Exercise aim: Word for word, set down every line of the entries below from the line with "right front paw: (627, 660)" to the line with "left eye: (1019, 417)", including both, and no other line.

(Collected data)

'''

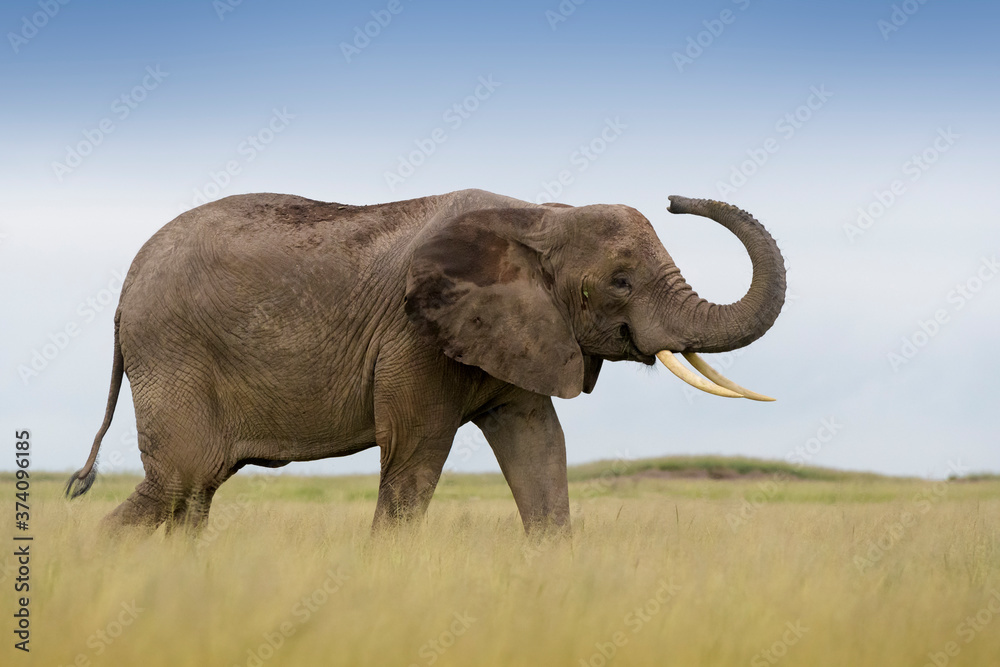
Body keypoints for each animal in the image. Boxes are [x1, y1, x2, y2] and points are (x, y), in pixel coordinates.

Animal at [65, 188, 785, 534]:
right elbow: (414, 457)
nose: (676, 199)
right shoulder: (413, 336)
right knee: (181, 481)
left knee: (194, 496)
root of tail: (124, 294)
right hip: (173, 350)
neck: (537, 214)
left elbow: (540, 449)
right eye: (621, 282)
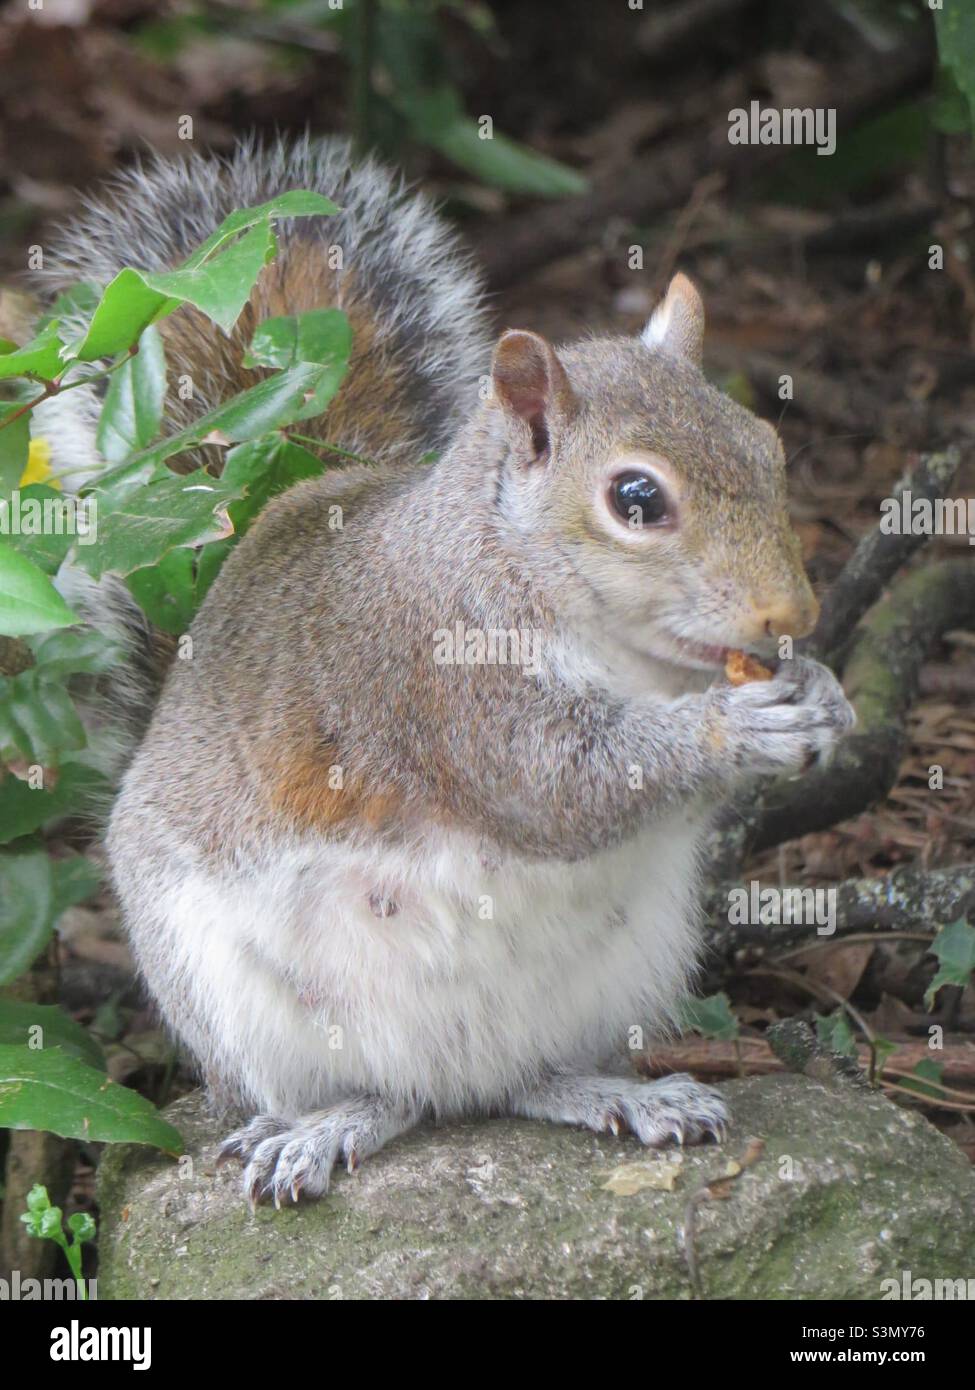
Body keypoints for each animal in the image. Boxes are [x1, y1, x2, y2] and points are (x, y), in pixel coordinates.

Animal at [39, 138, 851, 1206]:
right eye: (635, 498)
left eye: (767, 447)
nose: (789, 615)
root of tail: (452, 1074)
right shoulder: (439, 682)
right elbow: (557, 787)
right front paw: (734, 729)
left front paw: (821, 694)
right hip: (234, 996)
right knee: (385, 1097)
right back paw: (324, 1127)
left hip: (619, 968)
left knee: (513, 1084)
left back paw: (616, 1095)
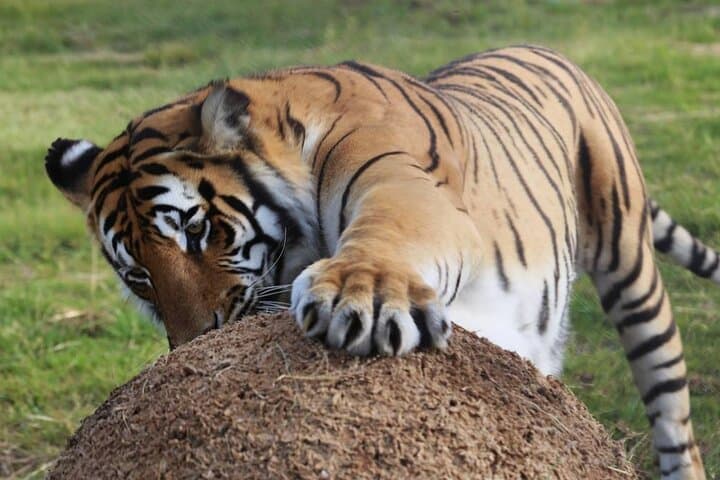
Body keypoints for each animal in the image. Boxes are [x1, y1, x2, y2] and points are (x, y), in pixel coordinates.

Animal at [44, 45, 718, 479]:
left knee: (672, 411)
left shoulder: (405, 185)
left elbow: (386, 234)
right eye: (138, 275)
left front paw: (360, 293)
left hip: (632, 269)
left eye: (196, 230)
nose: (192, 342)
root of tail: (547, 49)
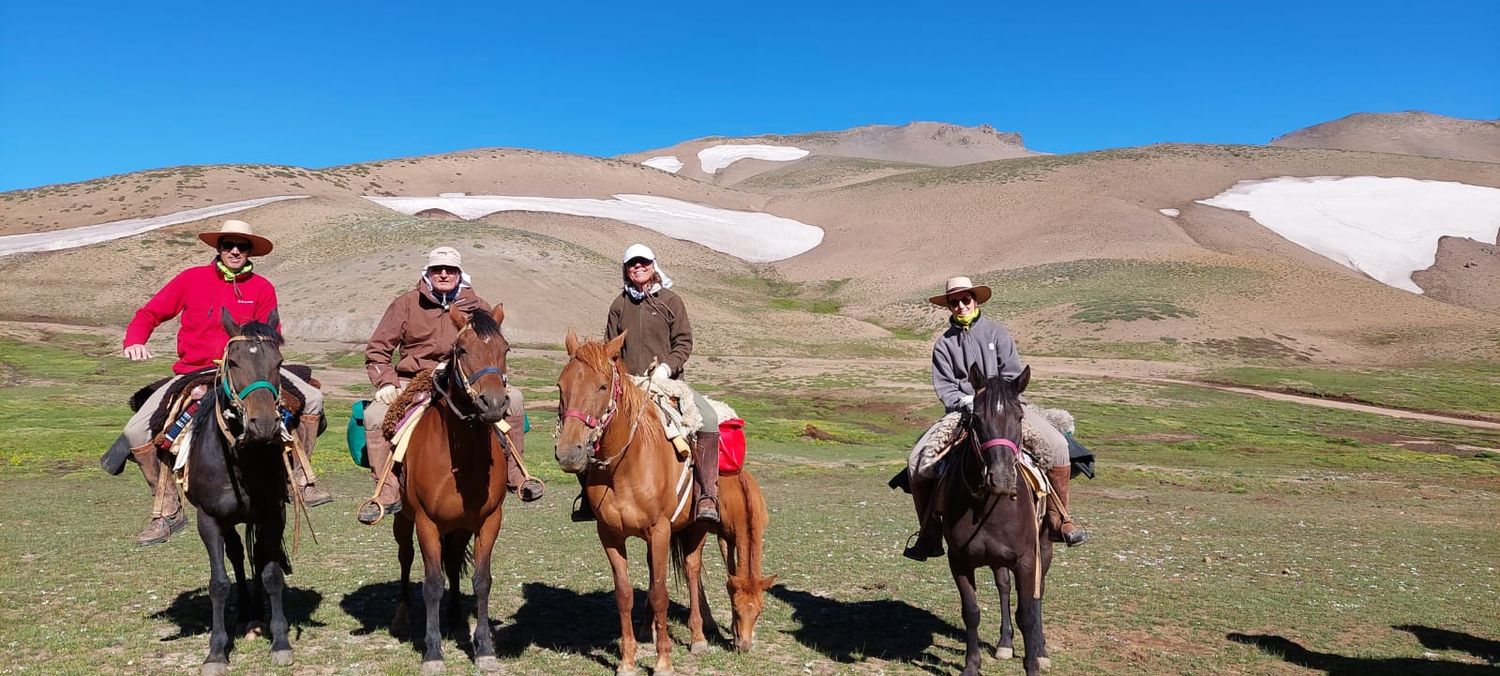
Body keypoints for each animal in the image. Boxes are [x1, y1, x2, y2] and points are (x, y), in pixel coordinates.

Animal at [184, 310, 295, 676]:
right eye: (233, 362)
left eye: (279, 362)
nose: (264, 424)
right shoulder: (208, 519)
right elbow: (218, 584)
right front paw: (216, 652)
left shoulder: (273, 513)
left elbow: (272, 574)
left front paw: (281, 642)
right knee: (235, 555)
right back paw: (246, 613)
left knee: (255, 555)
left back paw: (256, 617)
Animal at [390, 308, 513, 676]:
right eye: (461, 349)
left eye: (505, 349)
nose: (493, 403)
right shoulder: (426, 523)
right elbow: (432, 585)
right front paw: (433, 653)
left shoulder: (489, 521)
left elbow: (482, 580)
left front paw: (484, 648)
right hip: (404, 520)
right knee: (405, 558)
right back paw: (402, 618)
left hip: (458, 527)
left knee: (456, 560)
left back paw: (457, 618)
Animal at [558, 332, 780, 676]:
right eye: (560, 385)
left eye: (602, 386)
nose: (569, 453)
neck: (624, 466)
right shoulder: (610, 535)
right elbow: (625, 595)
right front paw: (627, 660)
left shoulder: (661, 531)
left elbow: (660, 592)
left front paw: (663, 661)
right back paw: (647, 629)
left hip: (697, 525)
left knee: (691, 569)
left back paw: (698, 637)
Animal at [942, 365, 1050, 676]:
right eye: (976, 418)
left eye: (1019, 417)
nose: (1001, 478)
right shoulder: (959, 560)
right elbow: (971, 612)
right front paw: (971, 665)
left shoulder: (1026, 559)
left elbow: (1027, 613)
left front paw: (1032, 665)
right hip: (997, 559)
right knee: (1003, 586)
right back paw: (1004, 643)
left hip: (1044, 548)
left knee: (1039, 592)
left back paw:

'''

Response box:
right front paw: (627, 660)
left shoulder: (661, 531)
left elbow: (660, 592)
left front paw: (663, 661)
right back paw: (647, 629)
left hip: (697, 525)
left knee: (691, 569)
left back paw: (698, 637)
Animal at [942, 365, 1050, 676]:
right eye: (976, 418)
left eye: (1019, 417)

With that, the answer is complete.